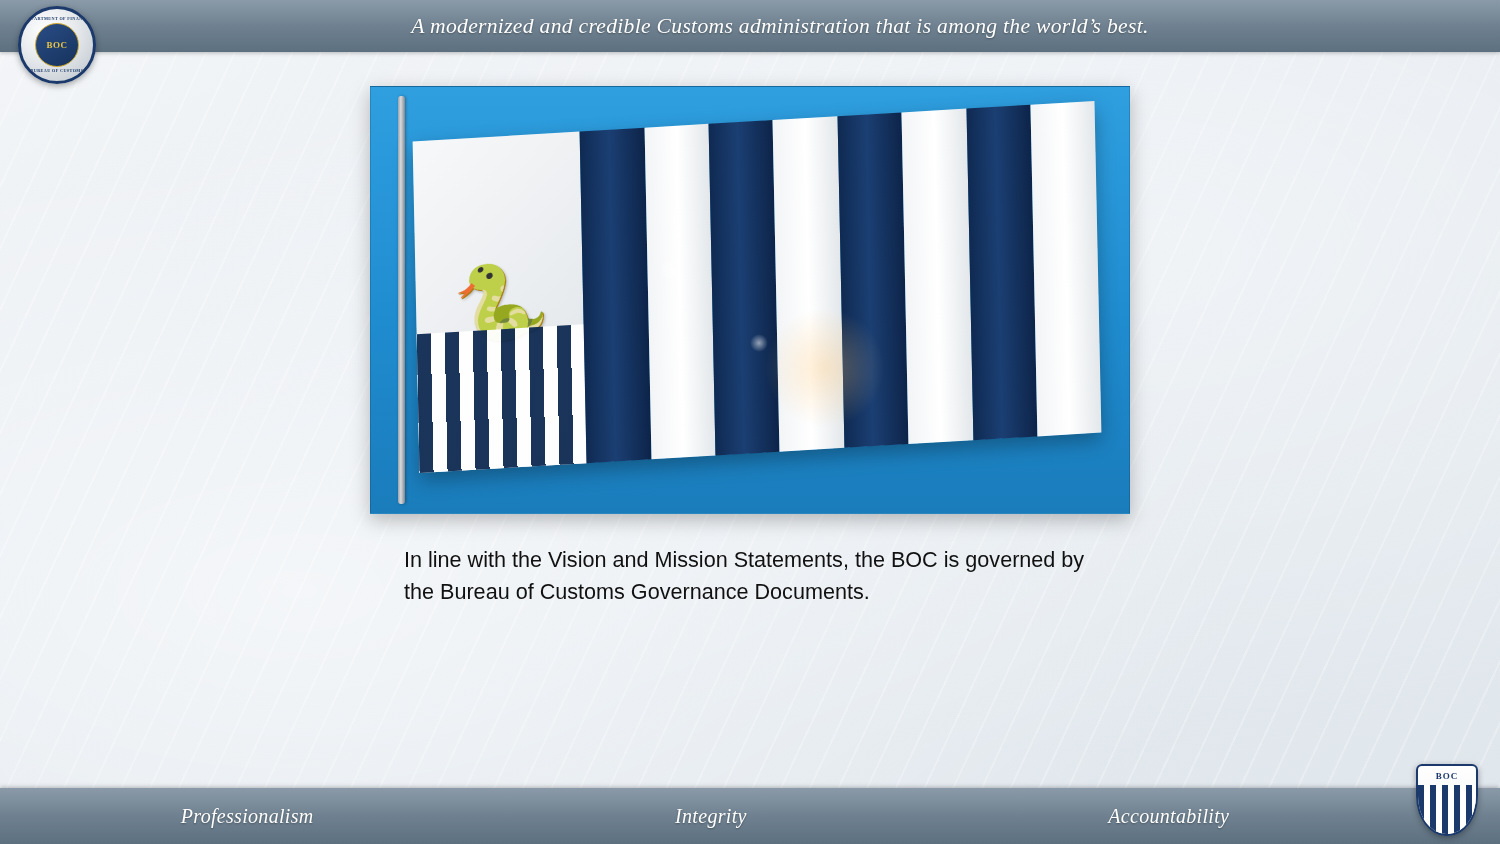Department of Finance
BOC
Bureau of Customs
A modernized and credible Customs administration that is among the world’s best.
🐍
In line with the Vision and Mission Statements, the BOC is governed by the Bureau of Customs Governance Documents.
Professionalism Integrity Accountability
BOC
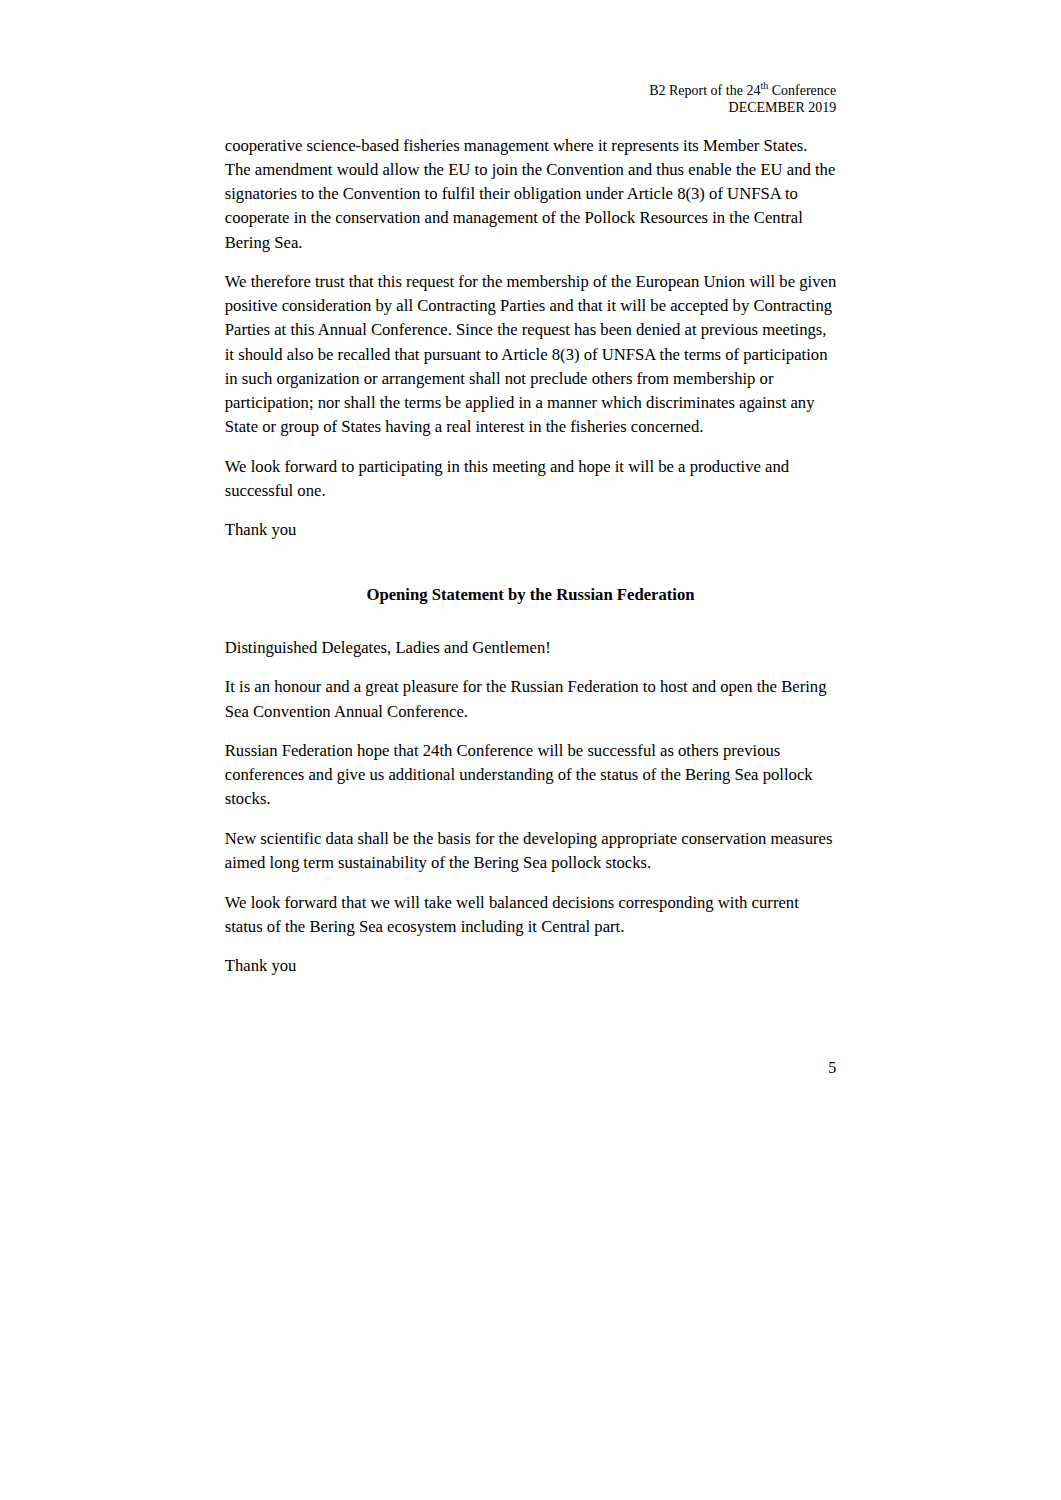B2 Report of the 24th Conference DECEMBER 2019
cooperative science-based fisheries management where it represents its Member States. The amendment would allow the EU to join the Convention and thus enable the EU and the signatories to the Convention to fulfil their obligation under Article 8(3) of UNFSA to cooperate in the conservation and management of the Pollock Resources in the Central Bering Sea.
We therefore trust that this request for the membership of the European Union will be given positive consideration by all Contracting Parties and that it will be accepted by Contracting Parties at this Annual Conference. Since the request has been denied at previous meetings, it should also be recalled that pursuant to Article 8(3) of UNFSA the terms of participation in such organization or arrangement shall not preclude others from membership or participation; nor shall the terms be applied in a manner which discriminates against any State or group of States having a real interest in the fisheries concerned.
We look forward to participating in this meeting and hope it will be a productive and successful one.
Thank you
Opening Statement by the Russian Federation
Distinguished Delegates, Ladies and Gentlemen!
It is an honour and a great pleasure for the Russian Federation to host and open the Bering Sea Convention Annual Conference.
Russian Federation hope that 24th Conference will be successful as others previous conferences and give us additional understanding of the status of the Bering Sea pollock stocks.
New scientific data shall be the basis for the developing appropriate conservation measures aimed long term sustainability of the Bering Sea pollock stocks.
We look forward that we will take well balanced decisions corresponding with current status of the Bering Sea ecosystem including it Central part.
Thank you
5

• • • •

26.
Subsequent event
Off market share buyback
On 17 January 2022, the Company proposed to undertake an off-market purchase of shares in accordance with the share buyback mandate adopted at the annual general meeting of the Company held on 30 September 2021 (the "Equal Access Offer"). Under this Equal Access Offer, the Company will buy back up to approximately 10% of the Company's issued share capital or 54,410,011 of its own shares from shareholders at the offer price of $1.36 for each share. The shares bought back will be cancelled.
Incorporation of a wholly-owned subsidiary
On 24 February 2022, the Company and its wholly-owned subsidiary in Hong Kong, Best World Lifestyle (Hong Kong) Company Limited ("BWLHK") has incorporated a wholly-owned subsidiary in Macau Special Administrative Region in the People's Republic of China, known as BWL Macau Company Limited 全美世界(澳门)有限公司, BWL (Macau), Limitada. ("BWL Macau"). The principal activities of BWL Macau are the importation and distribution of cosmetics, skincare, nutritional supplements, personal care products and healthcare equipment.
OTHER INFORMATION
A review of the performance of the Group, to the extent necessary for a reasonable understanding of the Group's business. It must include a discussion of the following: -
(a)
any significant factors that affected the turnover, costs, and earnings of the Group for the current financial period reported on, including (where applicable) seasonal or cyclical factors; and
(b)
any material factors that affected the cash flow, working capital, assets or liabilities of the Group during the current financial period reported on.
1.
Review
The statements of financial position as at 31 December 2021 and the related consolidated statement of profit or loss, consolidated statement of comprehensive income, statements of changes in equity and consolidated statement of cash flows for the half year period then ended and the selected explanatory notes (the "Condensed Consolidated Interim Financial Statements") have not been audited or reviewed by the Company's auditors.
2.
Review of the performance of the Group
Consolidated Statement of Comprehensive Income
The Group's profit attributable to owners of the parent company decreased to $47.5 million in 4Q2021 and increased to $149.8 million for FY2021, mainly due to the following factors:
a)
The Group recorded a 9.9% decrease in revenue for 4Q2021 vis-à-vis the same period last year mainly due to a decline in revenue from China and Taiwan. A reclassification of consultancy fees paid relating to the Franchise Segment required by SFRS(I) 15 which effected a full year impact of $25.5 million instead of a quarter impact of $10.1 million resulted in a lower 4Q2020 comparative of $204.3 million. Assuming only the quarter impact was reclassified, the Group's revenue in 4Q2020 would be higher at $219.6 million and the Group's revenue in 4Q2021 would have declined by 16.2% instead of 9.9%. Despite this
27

• • • •

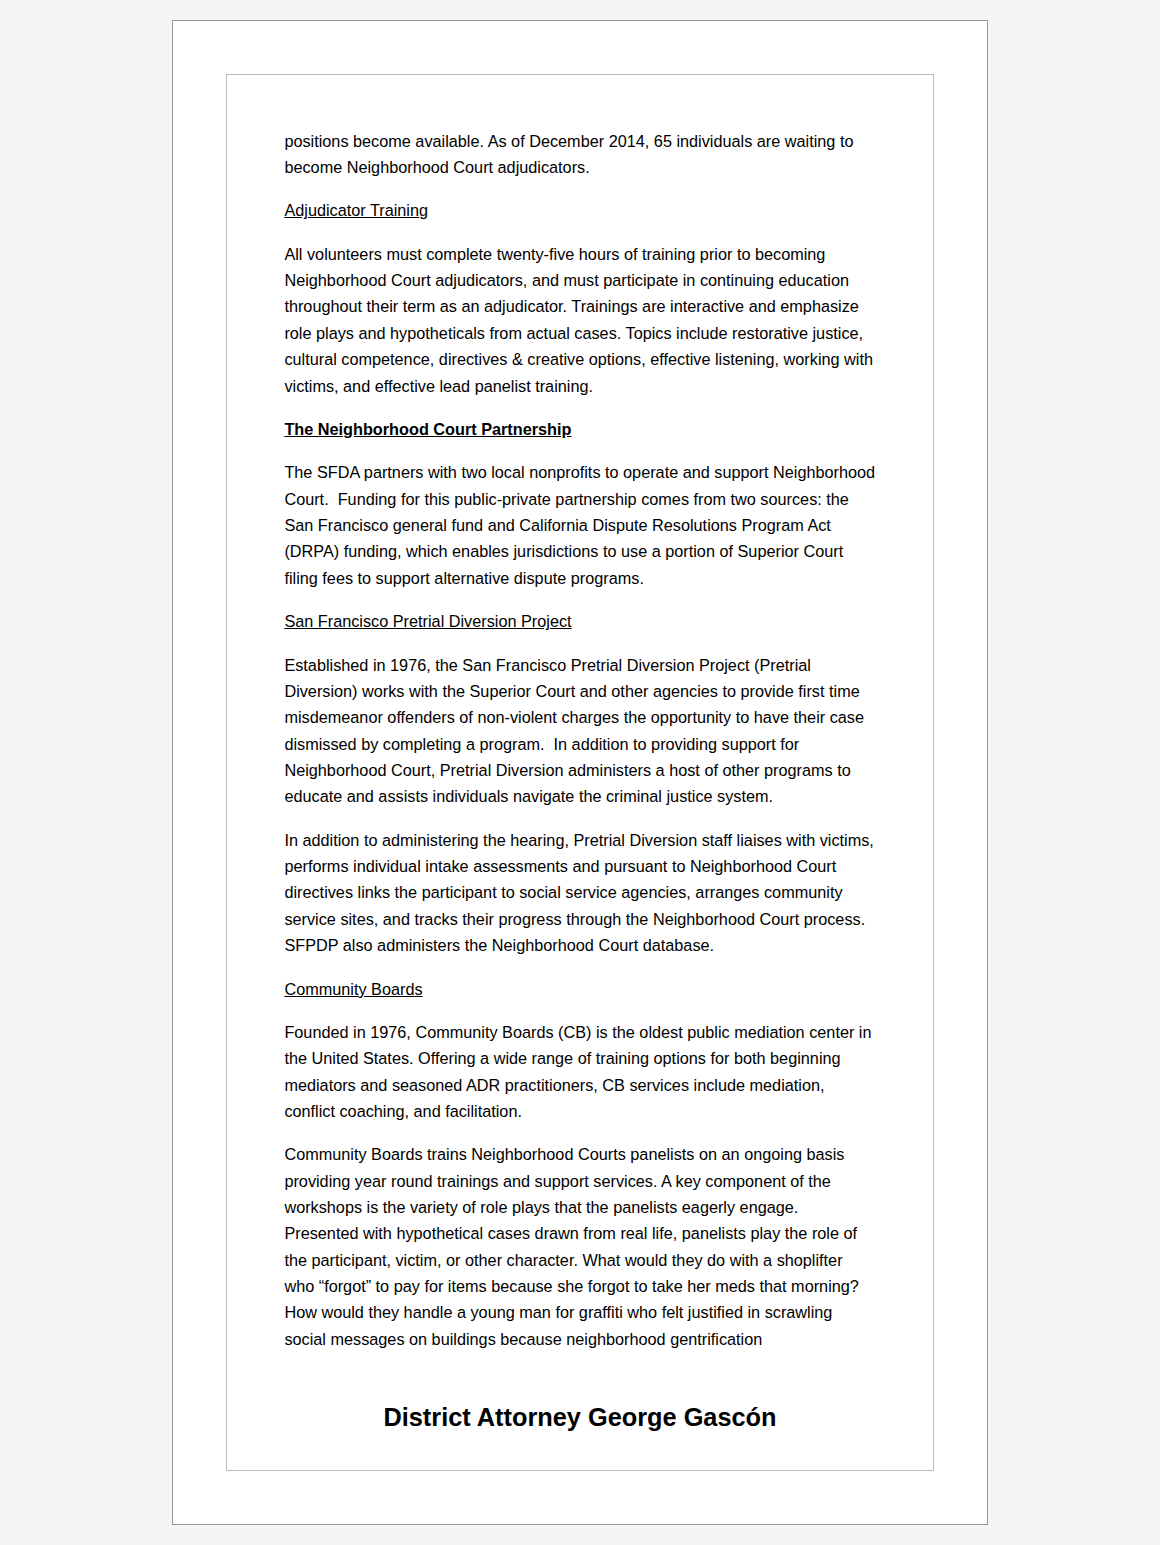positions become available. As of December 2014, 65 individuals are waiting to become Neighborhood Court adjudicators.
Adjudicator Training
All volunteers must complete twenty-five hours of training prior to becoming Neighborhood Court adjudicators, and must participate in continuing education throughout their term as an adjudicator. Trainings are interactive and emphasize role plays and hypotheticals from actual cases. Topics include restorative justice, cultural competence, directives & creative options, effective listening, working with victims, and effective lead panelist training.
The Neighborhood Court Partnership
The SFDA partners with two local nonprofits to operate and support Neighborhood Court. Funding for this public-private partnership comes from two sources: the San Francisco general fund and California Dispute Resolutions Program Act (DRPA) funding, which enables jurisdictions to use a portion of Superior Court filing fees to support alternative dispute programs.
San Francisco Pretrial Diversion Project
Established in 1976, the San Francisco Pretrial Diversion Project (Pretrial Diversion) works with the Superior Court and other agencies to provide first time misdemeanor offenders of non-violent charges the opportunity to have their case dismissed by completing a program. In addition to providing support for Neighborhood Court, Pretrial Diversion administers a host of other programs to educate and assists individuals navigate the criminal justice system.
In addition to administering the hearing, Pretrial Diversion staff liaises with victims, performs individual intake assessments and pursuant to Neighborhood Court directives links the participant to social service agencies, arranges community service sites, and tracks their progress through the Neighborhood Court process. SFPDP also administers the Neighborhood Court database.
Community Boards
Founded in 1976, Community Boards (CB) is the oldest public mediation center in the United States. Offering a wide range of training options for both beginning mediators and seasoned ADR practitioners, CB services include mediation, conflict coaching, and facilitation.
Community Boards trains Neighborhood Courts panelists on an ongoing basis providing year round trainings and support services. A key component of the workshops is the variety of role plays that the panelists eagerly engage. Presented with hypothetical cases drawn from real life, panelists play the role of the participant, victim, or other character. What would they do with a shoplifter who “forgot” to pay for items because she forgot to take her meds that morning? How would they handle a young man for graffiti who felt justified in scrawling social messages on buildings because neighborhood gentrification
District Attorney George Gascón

• • • •

Reproduce exactly the lines of the data above that run from the line with "Department of Finance" down to the line with "Distinguished Delegates, Ladies", both ends included. Pictures do not belong in the copy.

Department of Finance
BOC
Bureau of Customs
A modernized and credible Customs administration that is among the world’s best.
🐍
In line with the Vision and Mission Statements, the BOC is governed by the Bureau of Customs Governance Documents.
Professionalism Integrity Accountability
BOC
B2 Report of the 24th Conference DECEMBER 2019
cooperative science-based fisheries management where it represents its Member States. The amendment would allow the EU to join the Convention and thus enable the EU and the signatories to the Convention to fulfil their obligation under Article 8(3) of UNFSA to cooperate in the conservation and management of the Pollock Resources in the Central Bering Sea.
We therefore trust that this request for the membership of the European Union will be given positive consideration by all Contracting Parties and that it will be accepted by Contracting Parties at this Annual Conference. Since the request has been denied at previous meetings, it should also be recalled that pursuant to Article 8(3) of UNFSA the terms of participation in such organization or arrangement shall not preclude others from membership or participation; nor shall the terms be applied in a manner which discriminates against any State or group of States having a real interest in the fisheries concerned.
We look forward to participating in this meeting and hope it will be a productive and successful one.
Thank you
Opening Statement by the Russian Federation
Distinguished Delegates, Ladies and Gentlemen!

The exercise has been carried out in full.